7 Warning Signs of Porn Addiction:
Defensive or Reactive Attitude:
- Does he get angry or defensive about unexplained or recurring charges on your credit cards?
- Does he resent you interrupting his time on the computer?
- He gets angry when you try to discuss your love life.
- He’s defensive when asked about porn use.
- A request to stop looking at porn may be met with hostility, anger or denial.
Changes in Sexual Expectations or Preferences:
- Does he ask or insist that you to perform sexual acts outside your norm or make you uncomfortable, demand that you engage in very odd positions, or increasingly risky venues?
- Has his sexual appetite dramatically increased, decreased, or been lost altogether?
- Has he become emotionally distant, distracted, or not “present” during intercourse?
- Does he seem to have a change of desire such as in looking more intently at other women, younger women, or progressively younger women?
- Does it take more and more stimulation or aggression for him to get to orgasm.
- Has he been masturbating on a regular or increased basis, while at the same time lacks interest in sex or is sexually unresponsive?
Blame Shifting:
- Does he make you feel used or belittled sexually or criticize your performance?
- Is he blaming you for problems in the bedroom, or ignore you after he is finished with you?

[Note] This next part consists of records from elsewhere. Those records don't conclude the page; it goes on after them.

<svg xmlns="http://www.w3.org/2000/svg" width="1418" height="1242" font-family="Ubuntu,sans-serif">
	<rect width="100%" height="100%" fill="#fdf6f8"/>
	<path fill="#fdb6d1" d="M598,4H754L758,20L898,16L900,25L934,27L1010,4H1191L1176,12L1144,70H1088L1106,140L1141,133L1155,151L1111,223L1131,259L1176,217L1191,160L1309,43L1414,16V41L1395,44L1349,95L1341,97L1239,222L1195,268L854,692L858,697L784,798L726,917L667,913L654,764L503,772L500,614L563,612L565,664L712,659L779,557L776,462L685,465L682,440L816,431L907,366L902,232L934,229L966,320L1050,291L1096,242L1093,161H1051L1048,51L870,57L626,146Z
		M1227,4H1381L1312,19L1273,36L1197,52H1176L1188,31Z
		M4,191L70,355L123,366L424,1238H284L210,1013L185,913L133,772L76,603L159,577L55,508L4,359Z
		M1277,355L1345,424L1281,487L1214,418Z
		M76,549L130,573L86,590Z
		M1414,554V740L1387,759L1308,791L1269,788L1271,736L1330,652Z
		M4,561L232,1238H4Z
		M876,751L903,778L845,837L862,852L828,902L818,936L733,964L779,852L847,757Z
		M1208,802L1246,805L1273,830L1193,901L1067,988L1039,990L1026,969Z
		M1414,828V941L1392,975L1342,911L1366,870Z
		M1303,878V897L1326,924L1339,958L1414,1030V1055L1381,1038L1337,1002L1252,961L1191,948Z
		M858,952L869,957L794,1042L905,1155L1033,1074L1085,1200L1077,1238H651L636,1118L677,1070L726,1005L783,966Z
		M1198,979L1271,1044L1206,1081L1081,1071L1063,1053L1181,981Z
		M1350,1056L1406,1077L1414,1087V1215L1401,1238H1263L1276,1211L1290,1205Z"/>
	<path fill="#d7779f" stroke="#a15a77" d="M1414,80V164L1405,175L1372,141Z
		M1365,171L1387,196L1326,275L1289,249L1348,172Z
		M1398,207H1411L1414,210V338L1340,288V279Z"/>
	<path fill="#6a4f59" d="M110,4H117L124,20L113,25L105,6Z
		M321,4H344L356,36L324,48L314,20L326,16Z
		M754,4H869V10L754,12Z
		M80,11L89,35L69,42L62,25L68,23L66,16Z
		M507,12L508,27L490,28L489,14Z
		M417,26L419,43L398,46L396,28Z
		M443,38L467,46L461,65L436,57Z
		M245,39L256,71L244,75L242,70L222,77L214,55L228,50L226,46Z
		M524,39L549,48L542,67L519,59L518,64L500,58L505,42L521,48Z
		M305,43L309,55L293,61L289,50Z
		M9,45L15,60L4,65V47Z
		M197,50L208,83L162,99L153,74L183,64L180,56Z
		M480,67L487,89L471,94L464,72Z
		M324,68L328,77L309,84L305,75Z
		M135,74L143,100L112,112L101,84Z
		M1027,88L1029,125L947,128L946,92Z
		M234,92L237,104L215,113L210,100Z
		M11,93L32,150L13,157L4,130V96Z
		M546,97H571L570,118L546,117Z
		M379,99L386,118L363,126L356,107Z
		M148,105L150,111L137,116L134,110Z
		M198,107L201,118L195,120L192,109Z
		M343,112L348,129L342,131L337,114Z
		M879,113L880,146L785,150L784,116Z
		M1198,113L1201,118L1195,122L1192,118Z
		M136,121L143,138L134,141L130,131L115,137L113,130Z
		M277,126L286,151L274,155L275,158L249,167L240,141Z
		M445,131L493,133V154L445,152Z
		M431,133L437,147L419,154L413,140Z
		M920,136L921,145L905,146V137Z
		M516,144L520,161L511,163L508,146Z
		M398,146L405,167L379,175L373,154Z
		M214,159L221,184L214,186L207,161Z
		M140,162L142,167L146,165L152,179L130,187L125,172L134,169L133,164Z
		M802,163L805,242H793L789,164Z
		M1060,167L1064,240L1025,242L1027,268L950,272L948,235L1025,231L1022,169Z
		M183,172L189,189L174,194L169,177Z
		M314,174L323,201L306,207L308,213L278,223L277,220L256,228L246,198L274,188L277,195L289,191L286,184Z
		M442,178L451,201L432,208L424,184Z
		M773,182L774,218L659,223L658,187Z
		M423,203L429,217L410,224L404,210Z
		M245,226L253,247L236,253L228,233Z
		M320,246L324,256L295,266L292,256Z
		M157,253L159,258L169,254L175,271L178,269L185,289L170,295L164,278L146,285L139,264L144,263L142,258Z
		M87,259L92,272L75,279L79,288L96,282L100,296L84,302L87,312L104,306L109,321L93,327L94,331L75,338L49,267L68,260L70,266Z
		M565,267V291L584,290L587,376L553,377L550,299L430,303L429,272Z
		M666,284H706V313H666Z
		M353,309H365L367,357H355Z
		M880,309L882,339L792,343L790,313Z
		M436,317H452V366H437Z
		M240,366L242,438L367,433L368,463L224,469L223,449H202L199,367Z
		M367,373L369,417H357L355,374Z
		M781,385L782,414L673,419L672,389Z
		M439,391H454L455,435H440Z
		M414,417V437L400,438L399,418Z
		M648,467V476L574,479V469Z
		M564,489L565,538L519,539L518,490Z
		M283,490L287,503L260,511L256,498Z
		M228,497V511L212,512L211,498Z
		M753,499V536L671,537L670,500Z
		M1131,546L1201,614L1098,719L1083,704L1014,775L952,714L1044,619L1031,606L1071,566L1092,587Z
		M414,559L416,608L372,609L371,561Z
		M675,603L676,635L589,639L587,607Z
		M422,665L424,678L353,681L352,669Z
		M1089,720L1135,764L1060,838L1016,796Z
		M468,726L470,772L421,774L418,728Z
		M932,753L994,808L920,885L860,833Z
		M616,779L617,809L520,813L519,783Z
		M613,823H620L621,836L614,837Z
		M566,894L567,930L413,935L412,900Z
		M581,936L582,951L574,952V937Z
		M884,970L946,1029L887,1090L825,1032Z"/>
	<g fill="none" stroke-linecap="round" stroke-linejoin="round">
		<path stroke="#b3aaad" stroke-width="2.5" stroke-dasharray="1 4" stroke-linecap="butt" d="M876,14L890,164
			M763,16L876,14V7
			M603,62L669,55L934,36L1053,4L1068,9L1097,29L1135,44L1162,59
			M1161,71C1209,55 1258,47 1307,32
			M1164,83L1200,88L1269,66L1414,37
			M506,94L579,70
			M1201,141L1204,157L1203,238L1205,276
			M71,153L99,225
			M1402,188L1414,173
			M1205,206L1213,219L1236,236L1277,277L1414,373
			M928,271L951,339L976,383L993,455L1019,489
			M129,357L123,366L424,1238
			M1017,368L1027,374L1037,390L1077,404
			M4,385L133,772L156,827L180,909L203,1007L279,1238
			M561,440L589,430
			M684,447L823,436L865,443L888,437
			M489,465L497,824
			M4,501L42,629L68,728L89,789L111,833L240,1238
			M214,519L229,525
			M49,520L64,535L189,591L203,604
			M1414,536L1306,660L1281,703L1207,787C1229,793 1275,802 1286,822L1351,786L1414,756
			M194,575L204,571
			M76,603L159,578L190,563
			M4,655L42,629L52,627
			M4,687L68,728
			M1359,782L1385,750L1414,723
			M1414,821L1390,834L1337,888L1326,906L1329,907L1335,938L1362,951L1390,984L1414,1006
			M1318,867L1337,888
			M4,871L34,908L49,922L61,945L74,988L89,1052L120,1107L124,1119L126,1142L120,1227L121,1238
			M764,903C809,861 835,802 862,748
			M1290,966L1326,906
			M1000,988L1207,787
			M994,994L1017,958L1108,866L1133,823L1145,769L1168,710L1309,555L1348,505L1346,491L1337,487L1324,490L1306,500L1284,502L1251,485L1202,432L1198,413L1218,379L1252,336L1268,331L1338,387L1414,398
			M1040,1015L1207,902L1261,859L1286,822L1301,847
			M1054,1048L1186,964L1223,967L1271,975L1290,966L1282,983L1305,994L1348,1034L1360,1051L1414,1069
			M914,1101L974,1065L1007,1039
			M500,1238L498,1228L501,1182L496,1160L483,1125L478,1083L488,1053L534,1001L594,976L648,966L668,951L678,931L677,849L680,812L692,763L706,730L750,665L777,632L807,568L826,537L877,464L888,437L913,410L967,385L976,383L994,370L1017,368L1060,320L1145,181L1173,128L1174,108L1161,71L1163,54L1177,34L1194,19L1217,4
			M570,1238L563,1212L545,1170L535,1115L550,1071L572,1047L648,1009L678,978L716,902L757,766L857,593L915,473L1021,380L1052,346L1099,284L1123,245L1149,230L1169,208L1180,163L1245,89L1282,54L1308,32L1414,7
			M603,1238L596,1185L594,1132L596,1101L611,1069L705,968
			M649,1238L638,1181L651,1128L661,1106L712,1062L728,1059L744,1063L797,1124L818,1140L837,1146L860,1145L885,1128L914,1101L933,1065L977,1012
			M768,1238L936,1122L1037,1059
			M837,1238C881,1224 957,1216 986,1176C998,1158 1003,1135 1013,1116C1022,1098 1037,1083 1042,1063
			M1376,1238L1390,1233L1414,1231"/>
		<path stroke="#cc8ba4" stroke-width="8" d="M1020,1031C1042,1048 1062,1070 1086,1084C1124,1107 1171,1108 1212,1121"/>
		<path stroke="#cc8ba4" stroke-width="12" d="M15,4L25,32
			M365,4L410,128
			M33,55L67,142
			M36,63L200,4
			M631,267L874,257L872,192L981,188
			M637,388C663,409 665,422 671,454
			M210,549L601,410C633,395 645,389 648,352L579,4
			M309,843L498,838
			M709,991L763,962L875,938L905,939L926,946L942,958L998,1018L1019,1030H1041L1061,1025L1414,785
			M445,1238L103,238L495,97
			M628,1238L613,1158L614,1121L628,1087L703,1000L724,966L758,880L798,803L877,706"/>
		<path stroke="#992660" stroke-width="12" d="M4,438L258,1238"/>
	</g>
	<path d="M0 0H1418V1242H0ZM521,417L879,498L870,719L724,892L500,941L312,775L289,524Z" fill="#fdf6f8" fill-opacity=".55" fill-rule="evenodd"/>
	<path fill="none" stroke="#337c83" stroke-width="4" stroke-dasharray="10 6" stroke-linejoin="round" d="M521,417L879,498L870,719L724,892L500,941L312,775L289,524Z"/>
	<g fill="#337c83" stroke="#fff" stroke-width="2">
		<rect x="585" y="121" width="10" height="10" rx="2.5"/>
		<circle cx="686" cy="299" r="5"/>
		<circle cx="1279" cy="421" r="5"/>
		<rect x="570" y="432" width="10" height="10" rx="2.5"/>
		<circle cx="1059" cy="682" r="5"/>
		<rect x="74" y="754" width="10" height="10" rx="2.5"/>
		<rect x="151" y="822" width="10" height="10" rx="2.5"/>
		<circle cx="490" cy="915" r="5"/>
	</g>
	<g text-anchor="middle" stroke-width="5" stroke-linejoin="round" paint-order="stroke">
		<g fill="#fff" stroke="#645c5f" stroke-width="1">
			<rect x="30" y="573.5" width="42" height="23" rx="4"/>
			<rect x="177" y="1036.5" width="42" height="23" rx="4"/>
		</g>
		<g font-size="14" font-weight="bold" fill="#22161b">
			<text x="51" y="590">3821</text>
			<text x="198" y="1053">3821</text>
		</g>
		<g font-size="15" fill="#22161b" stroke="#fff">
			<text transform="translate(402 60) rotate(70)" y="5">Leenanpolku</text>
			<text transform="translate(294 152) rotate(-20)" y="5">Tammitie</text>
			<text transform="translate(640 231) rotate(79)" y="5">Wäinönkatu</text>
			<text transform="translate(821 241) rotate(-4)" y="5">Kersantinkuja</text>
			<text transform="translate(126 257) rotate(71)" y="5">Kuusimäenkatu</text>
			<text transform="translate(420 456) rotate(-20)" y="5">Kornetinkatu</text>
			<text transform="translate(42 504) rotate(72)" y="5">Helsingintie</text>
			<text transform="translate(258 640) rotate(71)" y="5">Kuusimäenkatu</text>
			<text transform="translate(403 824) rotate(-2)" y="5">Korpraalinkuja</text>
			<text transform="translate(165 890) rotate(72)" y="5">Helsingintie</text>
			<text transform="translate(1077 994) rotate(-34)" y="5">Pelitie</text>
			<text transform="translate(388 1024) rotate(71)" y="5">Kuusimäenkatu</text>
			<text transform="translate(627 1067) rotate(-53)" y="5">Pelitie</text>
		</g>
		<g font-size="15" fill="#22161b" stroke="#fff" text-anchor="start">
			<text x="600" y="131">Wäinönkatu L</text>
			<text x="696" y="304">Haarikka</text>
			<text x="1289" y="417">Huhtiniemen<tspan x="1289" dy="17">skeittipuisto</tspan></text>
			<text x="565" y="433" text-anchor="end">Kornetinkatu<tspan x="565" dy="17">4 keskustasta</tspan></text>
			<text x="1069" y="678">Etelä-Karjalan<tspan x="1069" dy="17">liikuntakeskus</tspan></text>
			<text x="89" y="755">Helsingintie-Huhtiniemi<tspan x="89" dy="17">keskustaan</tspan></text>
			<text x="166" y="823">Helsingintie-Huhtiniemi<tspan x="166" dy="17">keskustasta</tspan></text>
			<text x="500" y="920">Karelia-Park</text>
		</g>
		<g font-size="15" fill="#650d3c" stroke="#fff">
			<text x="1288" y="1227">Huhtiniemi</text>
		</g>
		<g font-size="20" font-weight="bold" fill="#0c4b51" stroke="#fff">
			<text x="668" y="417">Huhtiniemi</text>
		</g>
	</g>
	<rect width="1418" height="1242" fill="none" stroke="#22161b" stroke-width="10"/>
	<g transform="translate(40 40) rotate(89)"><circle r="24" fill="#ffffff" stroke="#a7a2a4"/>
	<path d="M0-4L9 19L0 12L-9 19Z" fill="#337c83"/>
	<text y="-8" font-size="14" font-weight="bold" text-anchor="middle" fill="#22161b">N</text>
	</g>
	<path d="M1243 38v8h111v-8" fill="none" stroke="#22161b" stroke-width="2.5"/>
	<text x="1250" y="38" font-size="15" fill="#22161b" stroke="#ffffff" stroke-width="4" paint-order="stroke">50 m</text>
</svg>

- Does it take more and more stimulation or aggression for him to get to orgasm.
Increasing Isolation
- Demands for being alone on the computer, seeking more time to be alone, finding excuses not to go out with the family, spending more time in the bathroom, being secretive about his time. Spends an excessive amount of time on the computer, demands privacy and/or changing his bedtime ritual.
Changes in Energy Level:
- Does he seem excessively tired? He may be spending time on the computer while he should be asleep.
Suspicious Behavior.
- When the computer, does rush to type something on the keyboard when you come in? Does he clear the browser history frequently?

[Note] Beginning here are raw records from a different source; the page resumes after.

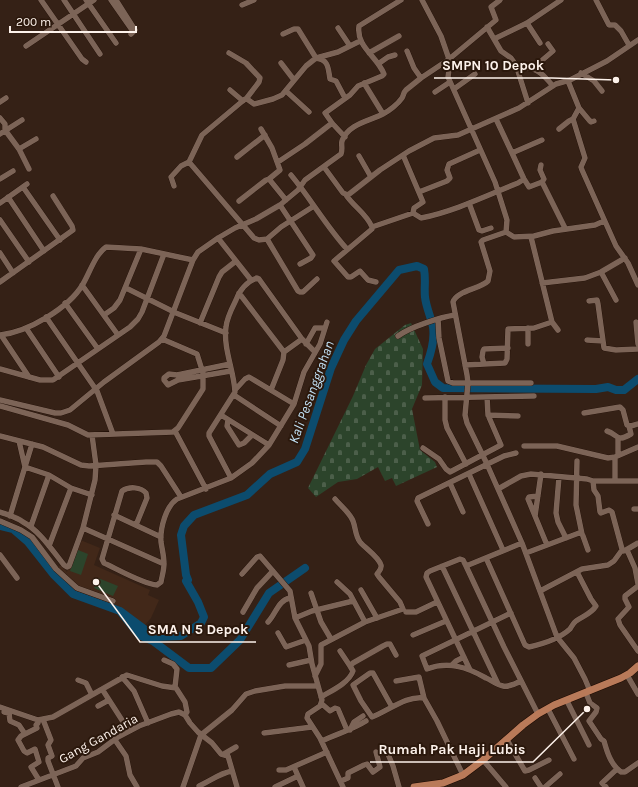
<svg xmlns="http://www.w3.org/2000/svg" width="638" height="787" font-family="Karla,sans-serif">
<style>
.built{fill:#422819}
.green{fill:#2c442b}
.cemetery{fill:url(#cemetery-stones)}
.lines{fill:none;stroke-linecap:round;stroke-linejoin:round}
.river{stroke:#0c4c6e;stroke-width:8}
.minor-casing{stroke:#1c0a02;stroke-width:6}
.major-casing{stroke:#1c0a02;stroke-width:8}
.minor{stroke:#7c6457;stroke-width:5.5}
.major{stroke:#b97a59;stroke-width:7}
.labels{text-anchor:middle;stroke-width:4;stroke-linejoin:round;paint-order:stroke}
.street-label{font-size:13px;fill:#fdf2eb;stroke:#2b180c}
.water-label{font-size:14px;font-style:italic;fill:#c2e2f7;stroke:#2b180c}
.leader{fill:none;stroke:#fdf2eb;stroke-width:1.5}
.callout-dot{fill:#fdf2eb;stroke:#2b180c;stroke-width:1.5}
.callout-label{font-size:14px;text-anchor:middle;font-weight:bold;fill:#fdf2eb;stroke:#2b180c;stroke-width:4;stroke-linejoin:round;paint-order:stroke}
</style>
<defs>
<pattern id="cemetery-stones" width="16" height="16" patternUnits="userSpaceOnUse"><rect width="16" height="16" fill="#2c442b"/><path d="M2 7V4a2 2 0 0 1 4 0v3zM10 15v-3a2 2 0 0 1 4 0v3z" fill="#4c5f4a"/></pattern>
</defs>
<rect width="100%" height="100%" fill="#352116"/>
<!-- built -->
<path class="built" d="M78,539L100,548L94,565L150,590L148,595L159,600L151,618L144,626L114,606L97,602L73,593L51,574L61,565L67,572Z"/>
<!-- green -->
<path class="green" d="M78,550L88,554L81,575L70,571Z
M98,578L118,586L113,596L94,588Z"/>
<!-- cemetery -->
<path class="cemetery" d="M411,323L423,349L422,385L412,409L420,450L435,462L437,467L396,486L392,478L385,481L378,467L357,479L338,482L316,497L308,488L353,396L366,365L375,349L405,325Z"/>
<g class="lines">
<!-- river -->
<path class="river" d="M0,526L13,529L28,542L54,575L73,594L120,611L139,635L153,641L189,668H211L240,640L269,593L305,568
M120,611L155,637L181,636L201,623L204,617L198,602L186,581L188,580L186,575L181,535L184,526L194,515L247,495L270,474L297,462L305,449L331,368L344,340L356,321L399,270L417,266L424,269C426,280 424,287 425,297C426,307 431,317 433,327C435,340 431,353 427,364L435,382L443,388L596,389L608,387L616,390H624L638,379"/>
<defs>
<path id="minor" d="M41,0L82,59L86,62
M64,0L100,54
M86,0L116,43
M111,0L132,30
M116,0L135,30L131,34
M422,0L441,36L450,62L448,77L495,182L507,220L506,232L483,240L481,242L490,271L488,281C480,289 456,291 453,302L467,375L468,383L465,415L467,423L486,462L522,543L557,637L574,658L585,679L590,691
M596,0L609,25H615L621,31L629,45
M242,5L254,0
M527,23L540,43
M487,27L501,51L511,58L516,65L528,103
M338,28L350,46
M283,34L294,29H298L316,58C329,60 328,68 330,79L336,81L345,98
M494,39L527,23L561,0
M26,46L94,0
M407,51L414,68L421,78
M229,53L246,63L260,78L259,82L246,99
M369,53L399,36
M281,63L294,80
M378,64L388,57L395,55
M528,68C539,69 546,78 553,86
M533,68L553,51L548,44
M581,73L594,81L602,91
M568,81L579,108L573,119L585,158L581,167L582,170L616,246L628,263L638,285
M364,83L383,114
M454,89L475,74
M230,90L243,101
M286,91L309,112
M435,92L450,82
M0,102L6,98
M579,108L589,120L591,122L594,121
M0,118L5,124V130L19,149L29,169
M496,119L512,153L542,140
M261,129L272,148L280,170L269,179L286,200
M559,129L569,121L573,119
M0,134L22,120
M345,137L332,123L325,113L350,95L358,86L382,76L384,74C377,56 356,47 359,26L401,0
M19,149L36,139
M512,153L524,179L529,187L542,182L565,228
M403,155L423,202L414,208L413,213
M359,156L371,177
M237,157L265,135
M278,162L305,144L332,123
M541,165L540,170L544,179L542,182
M324,167L343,193L348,195L380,170L409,151L434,138L458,135L519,108L556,84L570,80L607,61L638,40
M291,175C311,199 326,226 347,249
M0,179L13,171
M174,186L171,177L181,166L189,162
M23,187L60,240
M419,192L447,181L450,178L447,170L449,164L480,150
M346,195C354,207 366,213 372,227
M8,197L44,251
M239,201L266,180L269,179
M0,203L27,184
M469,203L479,230L482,231L491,228
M280,205L313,255L311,258L300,264
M0,220L29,262
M506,232L514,237L534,236L553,231L595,225L604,221
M531,237L552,322L558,330
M218,238L251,280
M267,239L281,227L314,206
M0,253L13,273
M601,272L616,300
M317,279L303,292H300L298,291L267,239L259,240L254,238L189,162L202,135L245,99H247L254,104L273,99L282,95L306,66L316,58L338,52L360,41
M0,282L73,230L72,226L53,196
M376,282L368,280L360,271L351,277H348L334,261L372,229V227L413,213L421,218C453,212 488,195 518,183L524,179
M542,283L585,278L601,272L625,258
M82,285L118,335
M126,288L176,313L226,333
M239,293L284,352L283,360L271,390
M589,301L597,300L598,304L604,348L616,350L638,349
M65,303L98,349
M104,315L114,308L120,300L141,249
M46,317L97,391L113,434
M438,319L439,338L448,381L453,383H531
M636,322L638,344
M200,323L219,277L222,272L236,261
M26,328L59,377
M0,335C28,332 69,308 83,284C90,272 95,255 106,247L141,249L193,260
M1,335L29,377
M398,336C410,327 441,317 455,315
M587,340L603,341
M306,344L315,328H325
M528,344V328
M284,352L302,339
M230,364L177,375L169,374L164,378V380L168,385L178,380L231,371
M484,364L482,357L483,351L484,349L508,348
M465,365L505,363L507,359L508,329L534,328L552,322
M0,369L40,380H53L130,327L138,319L142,312L164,254
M235,390L245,379L249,377L294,404
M234,395L281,426
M445,397V420L447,428L466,464
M425,398L534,396
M0,400L55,413H61L70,410L104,382L159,342L164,336L193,260L198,252L218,238L235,228L256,219L280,205L298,190L305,180L341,154C343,149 341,145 342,141C348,124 369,121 383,114C389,111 398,104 402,98C404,95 403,93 406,90L421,78L448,60L496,20L491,7L500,0
M0,406L68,425L88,435L173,432L178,428L203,389V373L197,354L162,339
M584,413L620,407L623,410L627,425L631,426L638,424
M221,415L269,445
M488,415L518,416
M228,420L227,426L239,445L244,443L252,435
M175,431L206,489
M607,431C620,435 615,443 631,434L629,426
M0,436L43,447L81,465L89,466L146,462H157L161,466L181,497
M618,439V455
M19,441L25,467L49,475L71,488L92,495
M524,446H557L608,458L615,457L638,447
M423,448L439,459L446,469L450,472L501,445L488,415L487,397
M577,461L576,505L582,534
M469,474L503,550
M541,474L535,516L547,545
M559,477L556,513L558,522L566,538
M231,478L209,436V433L235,392C234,371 223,348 226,327C227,317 232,308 236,300C239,291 247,281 257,278L259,279L302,339L315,352
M593,481L594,490L598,496L600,512L601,513L609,510L612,512L622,549L623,551L627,550L635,568L638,584
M615,481V457
M450,483L463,512
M498,489L521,476L531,474L587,479L593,481H638
M634,509H638
M0,512C8,515 16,517 23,522C40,531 52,550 64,565L67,567L69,566L83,528L95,480L96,465L92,435
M114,515L161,537
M10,516L32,444
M535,516L528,499L529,497L538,496
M0,521L21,530L32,537L56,569L77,588L113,601
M428,524L417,501L418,498L504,456L516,453
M136,525L147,498L146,493C141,487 129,486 122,491L102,559L104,563C117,569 143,584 157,585L161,582C162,576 164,570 164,564C164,556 162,549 161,542C160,528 166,506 177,499L231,478L252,463L269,445L294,404L304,372L320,344L327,322
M31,526L49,475
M83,528L164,564
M49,546L71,488
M626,550L638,543
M526,553L579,533L582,534L583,536L588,550
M0,555L17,578
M486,558L525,645L529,647C543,644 560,638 570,629C572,626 573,623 576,621C583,616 591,614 596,606L591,599L577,572
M442,566L498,684
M466,566L522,543
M242,574L257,557L260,556L290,591L295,618L309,646L312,664L322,700L320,706L308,714L307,718L320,738L343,787
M337,582L350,594L365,622
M638,586L625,596V599L629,607L618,619L620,625L638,651
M361,590L377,618
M540,591L582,569L608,565L614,561L622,550
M311,593L321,622L331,639
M243,612L257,588L273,571
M406,612H416L437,602
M511,613L422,656L427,669C448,661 467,667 486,678C491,680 497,685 503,686C509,687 515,684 521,681
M295,618L312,611L353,601
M268,622C276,614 278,600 290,598
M278,633L286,647L306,640
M413,635L446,621
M340,651L350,666
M164,660L173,664L177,669L175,687
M289,665L311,660
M452,665L456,661L464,657
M470,670L426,577L427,573L430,571L460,559L463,560L466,566L504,647L538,714
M627,675L638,694
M315,676L321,664V645L365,622L403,609L400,602L379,577L377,574C379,571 382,569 381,565C378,556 366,549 360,542C355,535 356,529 353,521C350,513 341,506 335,499
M122,677L134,691L148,723
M78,680L86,683L92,695
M396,681L419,677L424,698
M102,689L129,731
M586,693L590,703L597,708L596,712L589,721L601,739L604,741C607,752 611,765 621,772H625L638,763
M321,697C331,691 349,683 353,671L350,666L353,663L383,646L387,644H390L396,655
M567,701L589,745
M322,704L330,711L335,708L338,709L347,730
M98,706L109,700
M0,707L38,720L53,717L127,675L162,686L176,688L185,702L187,712L185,715
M392,707L373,673H370L353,685L361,701L372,717C388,711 407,695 424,698L437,721L463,775
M548,709L574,759
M4,712L9,713L10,721L19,725L25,734
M38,720V723L36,725L37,728L21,736L18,740L24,751L27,753L35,749L39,762L31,767L39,780
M44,722L51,740L48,745L52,756L48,758V761L58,787
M350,730L354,722L363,716
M264,733L312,727
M115,740L126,756L130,775L137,787
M507,740L525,771L529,770L549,760
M322,741C336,734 352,730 366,721
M385,747L393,766L399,787
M224,754L236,747
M483,760L506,787
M294,767L303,787
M279,770H286L327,752
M535,778L541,787
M341,781L348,778V773L364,765L367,764L373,772L380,767L376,752
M199,786C210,781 220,773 232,771
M21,787L76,766L83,758L98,752L118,737L139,726L171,714L179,712L185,715L190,723L198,732L212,743L221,754L228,756L237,787
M183,787L201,735L232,710L246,694L255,691L285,686H317
M275,787L298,776
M545,787L560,774
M606,787L602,783L617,769"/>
<path id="major" d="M414,787L443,783L463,775L483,760L523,725L538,714L554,705L621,678L630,673L638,666"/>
</defs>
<!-- minor casing -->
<use href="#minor" class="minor-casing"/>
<!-- major casing -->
<use href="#major" class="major-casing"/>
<!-- minor -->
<use href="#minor" class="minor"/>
<!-- major -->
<use href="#major" class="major"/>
</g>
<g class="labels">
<!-- street labels -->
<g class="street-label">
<text transform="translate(98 738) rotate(-29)" y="5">Gang Gandaria</text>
</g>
<!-- water labels -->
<g class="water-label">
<text transform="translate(311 392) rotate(-70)" y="5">Kali Pesanggrahan</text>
</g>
</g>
<!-- callouts -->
<path class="leader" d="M616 80L552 78H434M96 582L140 642H256M587 709L533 762H370"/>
<g class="callout-dot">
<circle cx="616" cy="80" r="4"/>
<circle cx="96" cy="582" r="4"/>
<circle cx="587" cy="709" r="4"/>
</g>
<g class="callout-label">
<text x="493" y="70">SMPN 10 Depok</text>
<text x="198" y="634">SMA N 5 Depok</text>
<text x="452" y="754">Rumah Pak Haji Lubis</text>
</g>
<!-- scale -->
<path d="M10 26v6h126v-6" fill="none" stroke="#fdf2eb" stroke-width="2"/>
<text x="16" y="26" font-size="12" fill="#fdf2eb" stroke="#2b180c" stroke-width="3" paint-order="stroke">200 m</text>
</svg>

- Does your husband seem to be less focused than usual?
- Is he unable to complete tasks that he was able to before?
- Is he more irritable than usual? More withdrawn? Does he resent you interrupting his time on the computer?
- Does he have a private or secret email address or cellphone?
- You feel like you’re no longer getting straight answers.
- You feel like you’re no longer getting straight answers when you ask for explanations about why your love life has changed. He’s defensive when asked about porn use.
Changes in Mood
- You notice withdrawal (emotional distress) when he stops watching porn.
- Irritability increases without an obvious reason or trigger.
- Seems more energized or excited when anticipating alone time.
Inability to Stop
- Engages in high-risk behavior such as viewing porn at work, in social settings on his phone, or at libraries.
- He continues to use pornography despite warnings at work.
- Continues even when you tell him how you feel, even if you tell him you will leave him.
- Continues to view, even after he develops a severe sexual dysfunction, is overwhelmed with guilt or shame.